It’s someone else’s turn 2026

It’s someone else’s turn 2026 – 32,2 x 29,4cm, watercolour, acrylic, spray paint, coloured pencil, on paper

The title is taken from The Unnamable by Samuel Beckett. The acknowledgment that the speaking cannot continue indefinitely with the same voice, that the address must be yielded, that the turn passes. The one who has the floor steps back. The clamouring continues.

The work subverts the still life arrangement, the vase of flowers as the genre’s central convention, by giving it a platform and an audience. The dark plant form stands on a slope in the lower left, its silhouette darker than everything surrounding it, its interior detail suppressed against the lit field behind: the figure at the podium, the speaker against the light, the protagonist whose address the series has been building toward across thirteen years of displaced figures and witness flowers. Here the flower does not replace the figure. It becomes the figure, standing on its raised ground, occupying the floor.
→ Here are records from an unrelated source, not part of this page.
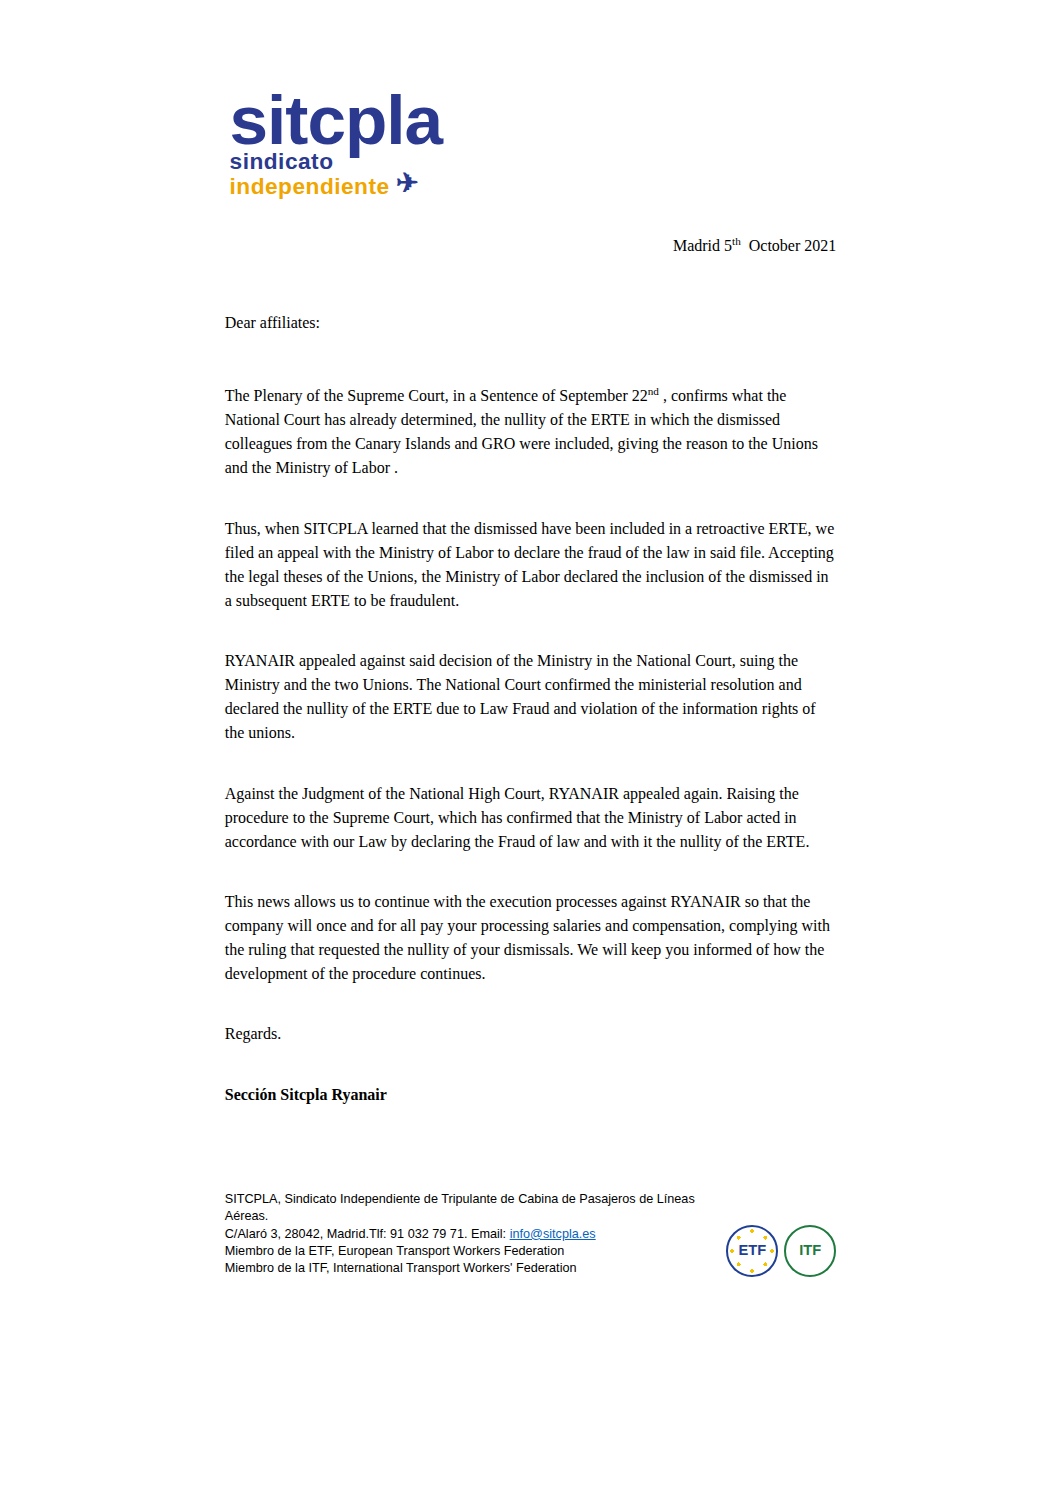sitcpla sindicato
independiente✈
Madrid 5th October 2021
Dear affiliates:
The Plenary of the Supreme Court, in a Sentence of September 22nd , confirms what the National Court has already determined, the nullity of the ERTE in which the dismissed colleagues from the Canary Islands and GRO were included, giving the reason to the Unions and the Ministry of Labor .
Thus, when SITCPLA learned that the dismissed have been included in a retroactive ERTE, we filed an appeal with the Ministry of Labor to declare the fraud of the law in said file. Accepting the legal theses of the Unions, the Ministry of Labor declared the inclusion of the dismissed in a subsequent ERTE to be fraudulent.
RYANAIR appealed against said decision of the Ministry in the National Court, suing the Ministry and the two Unions. The National Court confirmed the ministerial resolution and declared the nullity of the ERTE due to Law Fraud and violation of the information rights of the unions.
Against the Judgment of the National High Court, RYANAIR appealed again. Raising the procedure to the Supreme Court, which has confirmed that the Ministry of Labor acted in accordance with our Law by declaring the Fraud of law and with it the nullity of the ERTE.
This news allows us to continue with the execution processes against RYANAIR so that the company will once and for all pay your processing salaries and compensation, complying with the ruling that requested the nullity of your dismissals. We will keep you informed of how the development of the procedure continues.
Regards.
Sección Sitcpla Ryanair
SITCPLA, Sindicato Independiente de Tripulante de Cabina de Pasajeros de Líneas Aéreas.
C/Alaró 3, 28042, Madrid.Tlf: 91 032 79 71. Email: info@sitcpla.es
Miembro de la ETF, European Transport Workers Federation
Miembro de la ITF, International Transport Workers' Federation
ETF
ITF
Behind and around it, the audience presses for view, circular outlined blooms competing for position, pink and red marks urgent and overlapping, pencil forms reaching from the right, the yellow disc holding its position in the upper left. The white centre is the spotlight, the point of maximum luminosity from which attention radiates outward into the deep magenta field. The magenta is not the series’ administrative pink of managed optimism. It is the colour of the protest flare, the demonstration, the public stage at the moment of maximum heat, something that has been building pressure and has found its occasion.

The dark lower register, absolute, decisive, the stage’s shadow or the silence before the next speaker, anchors the work with a totalizing finality. The slope emerges from it as the only connection between the dark ground and the lit world above, the platform from which the address was made, from which the floor is now being yielded.

The Dutch still life tradition organised its flowers for contemplation, the arrangement composed, ordered, the blooms disposed for the viewing pleasure of the collector. This work dissolves the arrangement into address. The flowers are not displayed. They are speaking, or they have just finished speaking, or they are clamouring to speak next. The vase has become a podium. The bouquet has become an assembly.

It’s someone else’s turn. The dark plant steps back from the slope. The clamouring forms press forward. The magenta holds its heat. The turn passes to whoever is next.